:: Goal of the exercise ::
Show each line of the data below that has the string "test" in it.

[Given data — start]

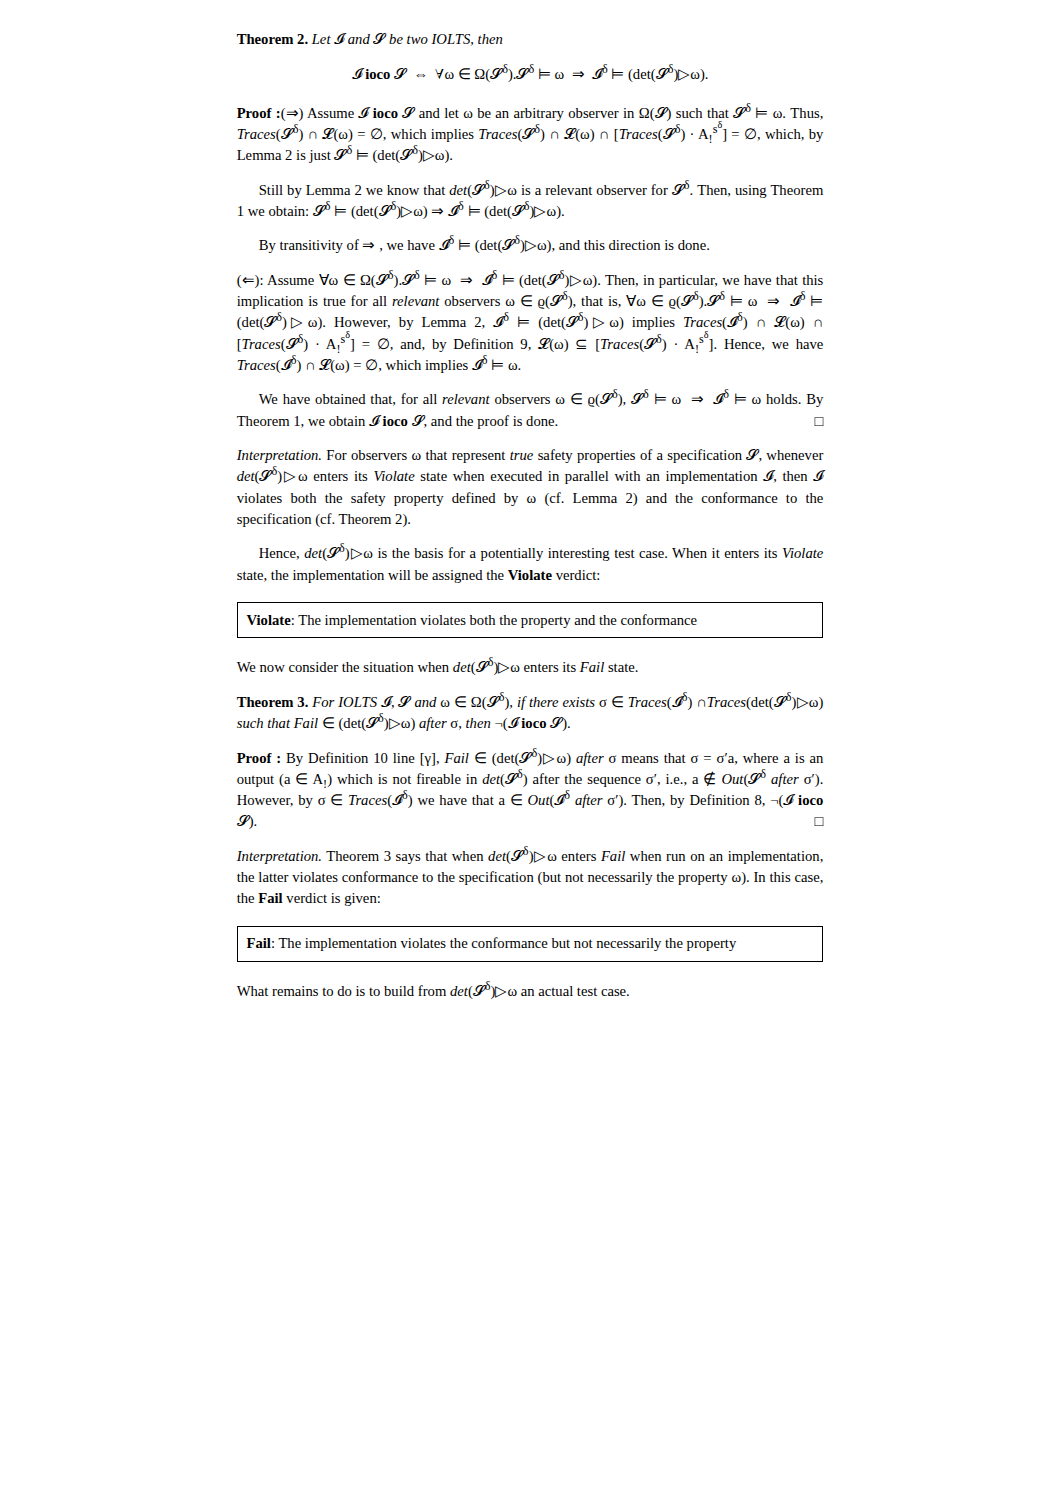Theorem 2. Let 𝓘 and 𝓢 be two IOLTS, then
𝓘 ioco 𝓢 ⇔ ∀ω ∈ Ω(𝓢δ).𝓢δ ⊨ ω ⇒ 𝓘δ ⊨ (det(𝓢δ)▷ω).
Proof :(⇒) Assume 𝓘 ioco 𝓢 and let ω be an arbitrary observer in Ω(𝓢) such that 𝓢δ ⊨ ω. Thus, Traces(𝓢δ) ∩ 𝓛(ω) = ∅, which implies Traces(𝓢δ) ∩ 𝓛(ω) ∩ [Traces(𝓢δ) · A!sδ] = ∅, which, by Lemma 2 is just 𝓢δ ⊨ (det(𝓢δ)▷ω).
Still by Lemma 2 we know that det(𝓢δ)▷ω is a relevant observer for 𝓢δ. Then, using Theorem 1 we obtain: 𝓢δ ⊨ (det(𝓢δ)▷ω) ⇒ 𝓘δ ⊨ (det(𝓢δ)▷ω).
By transitivity of ⇒ , we have 𝓘δ ⊨ (det(𝓢δ)▷ω), and this direction is done.
(⇐): Assume ∀ω ∈ Ω(𝓢δ).𝓢δ ⊨ ω ⇒ 𝓘δ ⊨ (det(𝓢δ)▷ω). Then, in particular, we have that this implication is true for all relevant observers ω ∈ ϱ(𝓢δ), that is, ∀ω ∈ ϱ(𝓢δ).𝓢δ ⊨ ω ⇒ 𝓘δ ⊨ (det(𝓢δ)▷ω). However, by Lemma 2, 𝓘δ ⊨ (det(𝓢δ)▷ω) implies Traces(𝓘δ) ∩ 𝓛(ω) ∩ [Traces(𝓢δ) · A!sδ] = ∅, and, by Definition 9, 𝓛(ω) ⊆ [Traces(𝓢δ) · A!sδ]. Hence, we have Traces(𝓘δ) ∩ 𝓛(ω) = ∅, which implies 𝓘δ ⊨ ω.
We have obtained that, for all relevant observers ω ∈ ϱ(𝓢δ), 𝓢δ ⊨ ω ⇒ 𝓘δ ⊨ ω holds. By Theorem 1, we obtain 𝓘 ioco 𝓢, and the proof is done. □
Interpretation. For observers ω that represent true safety properties of a specification 𝓢, whenever det(𝓢δ)▷ω enters its Violate state when executed in parallel with an implementation 𝓘, then 𝓘 violates both the safety property defined by ω (cf. Lemma 2) and the conformance to the specification (cf. Theorem 2).
Hence, det(𝓢δ)▷ω is the basis for a potentially interesting test case. When it enters its Violate state, the implementation will be assigned the Violate verdict:
Violate: The implementation violates both the property and the conformance
We now consider the situation when det(𝓢δ)▷ω enters its Fail state.
Theorem 3. For IOLTS 𝓘, 𝓢 and ω ∈ Ω(𝓢δ), if there exists σ ∈ Traces(𝓘δ) ∩Traces(det(𝓢δ)▷ω) such that Fail ∈ (det(𝓢δ)▷ω) after σ, then ¬(𝓘 ioco 𝓢).
Proof : By Definition 10 line [γ], Fail ∈ (det(𝓢δ)▷ω) after σ means that σ = σ′a, where a is an output (a ∈ A!) which is not fireable in det(𝓢δ) after the sequence σ′, i.e., a ∉ Out(𝓢δ after σ′). However, by σ ∈ Traces(𝓘δ) we have that a ∈ Out(𝓘δ after σ′). Then, by Definition 8, ¬(𝓘 ioco 𝓢). □
Interpretation. Theorem 3 says that when det(𝓢δ)▷ω enters Fail when run on an implementation, the latter violates conformance to the specification (but not necessarily the property ω). In this case, the Fail verdict is given:
Fail: The implementation violates the conformance but not necessarily the property
What remains to do is to build from det(𝓢δ)▷ω an actual test case.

[Given data — finish]

:: Exercise solution ::
Hence, det(𝓢δ)▷ω is the basis for a potentially interesting test case. When it enters its Violate state, the implementation will be assigned the Violate verdict:
What remains to do is to build from det(𝓢δ)▷ω an actual test case.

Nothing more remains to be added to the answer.